Recently, the third annual Pole World Cup in Rio de Janeiro attracted more than 150 competitors — men and women — from 36 countries.
Palmer said she plans to compete later this month in Chicago in a Pole Sport Organization-sanctioned event. You can see pole athletes in action closer to home, though. Palmer and some of her students will demonstrate the sport at a showcase Sunday at Pole51 at Venue 51.
Even with competitions and a push for inclusion in the Olympics, pole fitness continues to have an image problem.

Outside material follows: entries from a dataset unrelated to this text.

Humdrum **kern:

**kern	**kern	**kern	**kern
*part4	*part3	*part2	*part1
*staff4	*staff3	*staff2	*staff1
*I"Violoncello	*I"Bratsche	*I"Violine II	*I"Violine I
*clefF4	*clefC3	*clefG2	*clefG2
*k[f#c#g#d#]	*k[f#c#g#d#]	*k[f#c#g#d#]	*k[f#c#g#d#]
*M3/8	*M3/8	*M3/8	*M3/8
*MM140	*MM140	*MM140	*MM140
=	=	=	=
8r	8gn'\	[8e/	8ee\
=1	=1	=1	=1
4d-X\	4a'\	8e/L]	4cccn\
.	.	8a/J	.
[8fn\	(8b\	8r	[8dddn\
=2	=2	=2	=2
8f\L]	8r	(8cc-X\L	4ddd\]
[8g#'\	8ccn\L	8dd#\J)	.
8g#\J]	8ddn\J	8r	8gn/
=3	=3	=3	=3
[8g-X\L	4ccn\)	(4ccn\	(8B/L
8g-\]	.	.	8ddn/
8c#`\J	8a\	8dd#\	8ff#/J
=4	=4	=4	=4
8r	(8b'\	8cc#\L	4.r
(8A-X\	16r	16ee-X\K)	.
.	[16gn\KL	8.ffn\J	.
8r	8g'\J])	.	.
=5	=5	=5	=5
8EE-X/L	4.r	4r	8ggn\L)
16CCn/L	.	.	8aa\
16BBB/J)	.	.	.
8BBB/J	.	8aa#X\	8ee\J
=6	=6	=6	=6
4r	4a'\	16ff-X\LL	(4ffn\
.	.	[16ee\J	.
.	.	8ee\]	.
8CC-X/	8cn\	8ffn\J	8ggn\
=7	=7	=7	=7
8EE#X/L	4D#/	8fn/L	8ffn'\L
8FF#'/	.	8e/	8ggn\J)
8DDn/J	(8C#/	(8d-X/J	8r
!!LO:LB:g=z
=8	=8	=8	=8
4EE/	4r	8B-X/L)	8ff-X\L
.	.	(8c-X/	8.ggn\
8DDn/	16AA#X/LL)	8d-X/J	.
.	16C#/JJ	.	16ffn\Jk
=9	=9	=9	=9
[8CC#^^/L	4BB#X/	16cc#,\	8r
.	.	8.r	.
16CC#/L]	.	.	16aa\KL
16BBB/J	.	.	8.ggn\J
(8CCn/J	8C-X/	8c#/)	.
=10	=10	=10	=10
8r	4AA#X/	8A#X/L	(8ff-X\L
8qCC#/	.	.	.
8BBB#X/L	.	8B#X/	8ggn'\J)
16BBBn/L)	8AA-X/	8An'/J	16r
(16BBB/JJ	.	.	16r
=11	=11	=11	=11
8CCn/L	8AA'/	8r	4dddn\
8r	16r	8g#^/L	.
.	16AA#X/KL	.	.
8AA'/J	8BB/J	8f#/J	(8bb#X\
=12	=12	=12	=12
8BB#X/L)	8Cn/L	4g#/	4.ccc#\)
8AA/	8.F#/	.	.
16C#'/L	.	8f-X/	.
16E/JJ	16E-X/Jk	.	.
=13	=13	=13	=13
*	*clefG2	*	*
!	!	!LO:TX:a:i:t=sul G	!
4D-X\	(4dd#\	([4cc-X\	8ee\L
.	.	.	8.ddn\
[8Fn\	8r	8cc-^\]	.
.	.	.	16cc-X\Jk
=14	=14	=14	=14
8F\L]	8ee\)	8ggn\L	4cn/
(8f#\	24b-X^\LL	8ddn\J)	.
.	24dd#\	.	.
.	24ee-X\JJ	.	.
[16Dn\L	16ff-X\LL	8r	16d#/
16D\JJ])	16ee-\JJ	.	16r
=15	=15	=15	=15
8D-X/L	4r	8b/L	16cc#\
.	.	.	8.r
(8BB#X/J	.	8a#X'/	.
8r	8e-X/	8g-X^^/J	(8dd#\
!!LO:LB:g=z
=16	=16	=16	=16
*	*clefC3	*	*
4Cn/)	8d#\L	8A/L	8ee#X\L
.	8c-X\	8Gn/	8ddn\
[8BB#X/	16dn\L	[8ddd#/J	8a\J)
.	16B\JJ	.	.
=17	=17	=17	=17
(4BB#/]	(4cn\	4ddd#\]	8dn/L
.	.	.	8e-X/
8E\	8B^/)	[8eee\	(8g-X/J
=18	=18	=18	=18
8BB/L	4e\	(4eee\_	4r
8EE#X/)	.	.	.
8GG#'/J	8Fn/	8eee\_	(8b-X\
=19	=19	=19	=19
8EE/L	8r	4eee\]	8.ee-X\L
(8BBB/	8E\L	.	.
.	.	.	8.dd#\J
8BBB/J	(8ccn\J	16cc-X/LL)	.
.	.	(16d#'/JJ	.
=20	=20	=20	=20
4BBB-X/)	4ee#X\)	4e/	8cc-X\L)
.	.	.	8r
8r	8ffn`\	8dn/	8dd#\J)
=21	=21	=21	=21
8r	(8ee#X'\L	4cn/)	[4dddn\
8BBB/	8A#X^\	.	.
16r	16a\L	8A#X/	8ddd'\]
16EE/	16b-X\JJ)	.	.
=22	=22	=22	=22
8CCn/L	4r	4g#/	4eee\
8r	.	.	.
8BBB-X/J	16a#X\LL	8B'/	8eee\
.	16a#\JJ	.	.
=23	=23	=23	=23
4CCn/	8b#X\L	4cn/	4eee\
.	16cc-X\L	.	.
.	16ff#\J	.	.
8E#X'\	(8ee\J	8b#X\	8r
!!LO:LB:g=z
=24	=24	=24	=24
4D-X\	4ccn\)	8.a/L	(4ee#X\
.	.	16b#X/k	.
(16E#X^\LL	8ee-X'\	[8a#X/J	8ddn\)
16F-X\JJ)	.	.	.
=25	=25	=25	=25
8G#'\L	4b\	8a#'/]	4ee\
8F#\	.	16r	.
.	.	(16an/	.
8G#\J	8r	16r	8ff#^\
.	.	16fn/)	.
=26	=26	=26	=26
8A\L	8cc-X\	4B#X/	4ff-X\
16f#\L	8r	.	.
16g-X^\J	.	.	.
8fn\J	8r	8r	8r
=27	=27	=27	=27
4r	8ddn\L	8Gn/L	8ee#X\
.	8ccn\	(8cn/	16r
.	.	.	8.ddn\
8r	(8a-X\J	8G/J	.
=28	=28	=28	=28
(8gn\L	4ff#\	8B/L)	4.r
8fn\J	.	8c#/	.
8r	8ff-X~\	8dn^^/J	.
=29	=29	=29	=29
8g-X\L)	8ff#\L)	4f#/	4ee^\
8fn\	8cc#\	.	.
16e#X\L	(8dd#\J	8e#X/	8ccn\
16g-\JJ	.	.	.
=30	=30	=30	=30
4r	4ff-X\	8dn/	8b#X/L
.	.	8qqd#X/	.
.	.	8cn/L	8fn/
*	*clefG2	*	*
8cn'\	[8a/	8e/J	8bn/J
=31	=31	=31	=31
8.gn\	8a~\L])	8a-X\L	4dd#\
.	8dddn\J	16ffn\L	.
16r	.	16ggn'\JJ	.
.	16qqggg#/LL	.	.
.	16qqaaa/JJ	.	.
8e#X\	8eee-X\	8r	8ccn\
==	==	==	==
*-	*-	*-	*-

The Guardian recently reported the Swansea University Students' Union banned its student pole society last year, saying pole upholds "raunch culture and the objectification of women and girls."
Palmer addressed that issue by posting recently on Facebook a video (vimeo.com/79401610), with the comment:
"Watch this and tell me that pole dancing is raunchy. Go on. Do it. Seriously people. Enough with the pole dancing shame."
If you go
What:Illini Pole Fitness presents two shows as part of its second semi-annual showcase, with emcee Matt Fear of Carnivale Debauche.
When: 6 p.m. and 8 p.m. Sunday.
Where: Venue 51, 51 E. Green St., C.
Admission: $5 for one show; $8 for both. Payment accepted at the door only.